Nearly four years after the death of former Greater Memphis Chamber CEO Philip Trenary, the two men accused now know they will stand trial in early December.
Quandarius Richardson, 22, and 26-year-old McKinney Wright were indicted by a grand jury in June 2019. The two are charged with first-degree murder and criminal especially aggravated robbery.
According an affidavit, Wright told officers he and Richardson were discussing "possible robbery targets as they drove around downtown Memphis" the evening of Sep. 27, 2018. Witnesses later told Memphis police investigators they saw someone pull up and exit a white truck, walk towards Trenary, and shoot him in the back of the head.
When officers arrived on scene, they "observed Trenary lying in the street unresponsive with citizens attempting to render aid," according to the affidavit. Officers were called around 7:30 p.m., with Trenary being pronounced dead by staff at Regional One Medical Center about a half hour later.
After further investigation, MPD identified Richardson, then 18-years-old, as a suspect, although what connected Richardson to the crime was not disclosed by police.
From the archives: One year ago, Memphis gasped at the shooting death of Phil Trenary
Just before noon the following day, officers saw a stolen truck in Frayser that matched witness description of the truck from the Front Street crime scene. After attempting to pull the truck over, officers were led on a high-speed chase through Memphis neighborhoods and highways until crashing at the intersection of McLemore Avenue and Mississippi Boulevard.
Through the carnage, first responders pulled Richardson from the Ford F-150's broken cab. Shymontre Reed, a 19-year-old at the time, was also in the car, but cleared of any involvement in Trenary's death.

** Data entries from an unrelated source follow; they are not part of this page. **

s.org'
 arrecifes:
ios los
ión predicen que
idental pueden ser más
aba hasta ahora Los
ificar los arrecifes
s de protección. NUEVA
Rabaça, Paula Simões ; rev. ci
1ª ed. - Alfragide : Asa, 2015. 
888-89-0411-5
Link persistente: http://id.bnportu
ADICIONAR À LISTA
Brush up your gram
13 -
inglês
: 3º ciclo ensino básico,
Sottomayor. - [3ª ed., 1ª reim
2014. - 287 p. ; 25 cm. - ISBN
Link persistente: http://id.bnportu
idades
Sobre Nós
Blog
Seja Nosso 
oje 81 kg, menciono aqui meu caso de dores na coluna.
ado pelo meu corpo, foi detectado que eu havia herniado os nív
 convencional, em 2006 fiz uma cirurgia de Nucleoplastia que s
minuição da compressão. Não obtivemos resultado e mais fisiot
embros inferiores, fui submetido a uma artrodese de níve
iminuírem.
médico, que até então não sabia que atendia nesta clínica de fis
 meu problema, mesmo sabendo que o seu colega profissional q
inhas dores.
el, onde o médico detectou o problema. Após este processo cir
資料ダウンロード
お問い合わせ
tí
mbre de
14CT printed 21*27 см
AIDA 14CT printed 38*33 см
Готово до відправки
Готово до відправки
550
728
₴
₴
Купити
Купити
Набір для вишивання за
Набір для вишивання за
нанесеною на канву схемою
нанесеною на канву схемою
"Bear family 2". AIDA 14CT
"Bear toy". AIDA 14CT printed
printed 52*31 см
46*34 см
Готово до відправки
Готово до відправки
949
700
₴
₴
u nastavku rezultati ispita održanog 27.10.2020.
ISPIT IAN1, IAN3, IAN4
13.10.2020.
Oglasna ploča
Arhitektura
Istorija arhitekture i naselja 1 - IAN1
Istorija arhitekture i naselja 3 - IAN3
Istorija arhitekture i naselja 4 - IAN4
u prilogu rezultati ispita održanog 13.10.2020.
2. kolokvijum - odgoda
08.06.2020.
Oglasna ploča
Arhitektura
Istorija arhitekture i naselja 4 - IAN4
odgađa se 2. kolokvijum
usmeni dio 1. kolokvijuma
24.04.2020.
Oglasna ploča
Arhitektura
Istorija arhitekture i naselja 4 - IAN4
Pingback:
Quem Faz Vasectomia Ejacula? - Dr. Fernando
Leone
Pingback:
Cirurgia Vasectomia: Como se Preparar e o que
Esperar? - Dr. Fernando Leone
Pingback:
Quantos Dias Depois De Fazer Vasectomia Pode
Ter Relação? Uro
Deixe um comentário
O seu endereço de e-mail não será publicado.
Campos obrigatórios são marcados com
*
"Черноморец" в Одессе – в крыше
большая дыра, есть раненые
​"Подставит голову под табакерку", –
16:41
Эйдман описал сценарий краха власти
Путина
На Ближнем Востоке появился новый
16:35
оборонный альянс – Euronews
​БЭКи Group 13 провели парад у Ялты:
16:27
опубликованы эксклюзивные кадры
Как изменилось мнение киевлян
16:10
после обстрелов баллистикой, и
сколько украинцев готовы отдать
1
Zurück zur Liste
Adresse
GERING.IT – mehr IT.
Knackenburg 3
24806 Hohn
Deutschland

Wright was arrested the next day, along with his 16-year-old cousin. Police reports and affidavits never detailed the exact way MPD connected the three to the case, only saying Richardson provided a "statement" which led police to Wright and the 19-year-old. The 16-year-old, whose identity wasn't immediately released, would later be dismissed from the case.
Trenary was walking to his downtown home from the Greater Memphis Chamber's Move it Memphis run at nearby Loflin Yard when he was shot. He was not running in the event, himself, but spoke highly of the city before starting the half-mile walk back to his property on South Front Street.
"It was just pretty tough knowing that he was just sharing his excitement about his team, the city, and as always, just really positive and bullish on Memphis," Memphis-Shelby County Schools board member Kevin Woods told the Commercial Appeal in 2018. "His belief in Memphis had never been stronger. And then, moments later, he was gone."
After Trenary's death, a fund was set up in his honor through the Community Foundation bearing his name. The fund stood as an ongoing tribute for a man who adopted Memphis as his home for over two decades and was consistently looking for ways to spread wealth around the city.
He was posthumously honored by the Memphis City Council in 2018 with a Humanitarian Award which was received by Brittney Rowe, his daughter.
"He didn't pursue progress for recognition, he pursued it because it was part of his fabric," Rowe said. "He could visualize the best in each person, and if he was having a conversation with you, you were the only person in the room."
Trenary was remembered as the "tip-of-the-spear" on many initiatives the chamber pursued, leading on fighting poverty and persuading businesses to create summer jobs for young people — the route he told the Commercial Appeal in mid-2017 that could best lower poverty rates in the city.
"We talk about breaking the cycle of poverty, which is not saying you're going to end poverty, but if you're the first person in that family to have a solid middle-class job, and you have a sustained family, you have a car, you have a home, you have all those things, you've broken the cycle of poverty," Trenary said. "So, that's what we're talking about. Breaking the cycle of poverty in that family. If you do that ten times, we're talking about breaking the cycle of poverty in that community."